Reading passage
The end of the ‘liquidity supernova’ from central banks - by Andrew Evans-Pritchard - 11.01.22

This article by Andrew Evans-Pritchard for the Telegraph begins with these ominous words " US Federal Reserve is finally tightening monetary policy, but is the world now sitting on a time bomb? "


Hell hath no fury like a central bank fighting to regain lost credibility. If 2021 was the year of ultra-loose money and rampant inflation, 2022 is the year of retribution when chickens come home to roost.


The US Federal Reserve has switched almost overnight from friend to foe. The latest Fed minutes compound the policy shock, with tremors spreading through the global bond markets and the interlinked nexus of credit contracts and exchange rates. Everything is tightening.

Morgan Stanley says investors were assuming just five months ago that there would be no US rate rise until April 2023. Today markets are pricing the first rise within a couple of months, the start of four staccato hits in rapid succession this year.


Worse yet for tech stocks levitated by quantitative easing, the Fed is not only itching to end fresh bond purchases vivacissimo, but also intends to start selling down its $8.8 trillion portfolio within months. Quantitative tightening (QT) is coming much sooner than expected.

Krishna Guha from Evercore ISI expects the Fed to start QT in June and quickly to reach cruise speed of $750bn a year. If inflation persists, there could be a rate rise every meeting. This is what happens when a central bank falls badly behind the curve.


Omicron is almost a market irrelevance at this juncture. Investors can see what the health establishment seems curiously determined not to see: that the clinical data is benign; that T cell memory is holding up just as fundamental immunology would suggest; that all but a small minority in most countries is either vaccinated or has comparable cell immunity from prior infection; and that we are no longer looking at the same disease - as Oxford’s Sir John Bell put it.


There could still be a surprise from zero-Covid China as an unstoppable variant meets a defective vaccine in a ‘virus-naive’ population. That aside, the critical economic and market variable as we head into 2022 is what central bankers do about a wage-price spiral of their own making.

The jump in US headline inflation to 6.8pc is what finally caused the dam to break at the Fed, complemented by the 23pc rise in house prices over the last year, more extreme than the subprime bubble before 2008.

Records

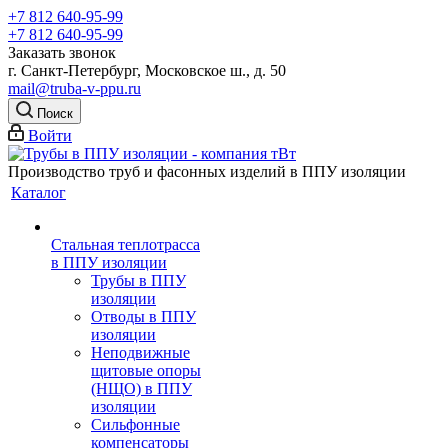
+7 812 640-95-99
+7 812 640-95-99
Заказать звонок
г. Санкт-Петербург, Московское ш., д. 50
mail@truba-v-ppu.ru
Поиск
Войти
Производство труб и фасонных изделий в ППУ изоляции
Каталог
Стальная теплотрасса
в ППУ изоляции
Трубы в ППУ
изоляции
Отводы в ППУ
изоляции
Неподвижные
щитовые опоры
(НЩО) в ППУ
изоляции
Cильфонные
компенсаторы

What you need to do
[1] Summarize the article on Federal Reserve tightening in two sentences.
[2] In the article on Federal Reserve tightening, rewrite the stretch from "Krishna Guha from" through "behind the curve.", swapping "June" for "September".
[3] Write the next part of the article on Federal Reserve tightening, picking up after its final sentence.

Answer set
[1] The US Federal Reserve has turned abruptly toward tightening: markets now price a first rate rise within a couple of months, and the Fed intends to start selling down its $8.8 trillion portfolio much sooner than expected. Omicron is treated as almost irrelevant to markets, and the critical variable for 2022 is what central bankers do about a wage-price spiral of their own making, after 6.8pc headline inflation and a 23pc rise in house prices finally pushed the Fed to act.

[2]
Krishna Guha from Evercore ISI expects the Fed to start QT in September and quickly to reach cruise speed of $750bn a year. If inflation persists, there could be a rate rise every meeting. This is what happens when a central bank falls badly behind the curve.

[3]
It is as if the Federal Open Market Committee looked into the mirror and collectively asked itself how it could justify injecting further emergency stimulus into a red-hot economy growing near 7pc (on the Atlanta Fed’s instant GDP tracker). Or asked how it can justify the most steeply negative real rates in modern history when the economy has hit capacity constraints and unemployment is at 3.9pc.


Stock markets normally cope fine when the Fed starts to raise rates, interpreting it as a sign of economic health. Deutsche Bank says the S&P 500 has risen 7pc on average over the first nine months during post-war episodes. Markets climbed steadily higher for three years after the Greenspan Fed first raised rates in 2004 and kept raising them 13 times.


But debt ratios are higher today and QE has changed market chemistry. Chairman Jay Powell’s attempt to unwind asset purchases by $50bn a month in late 2018 set off violent moves on Wall Street and led to global contagion. He capitulated.


The optimistic view is that this time is different. Goldman Sachs says there is a safety cushion of $1.5 trillion of commercial bank liquidity parked in short-term ‘reverse repos’. This could be used to soak up US Treasury bills and cover some of the US government’s vast funding needs.


Matt King, Citigroup’s global market strategist, begs to differ. What drives asset prices in our brave new world of QE is the ebb and flow of fresh purchases. “Markets are more sensitive to changes than to levels. As the flow of new money creation has dwindled, the rally has become dangerously narrow. It's best not to linger too long in crowded spaces,” he said.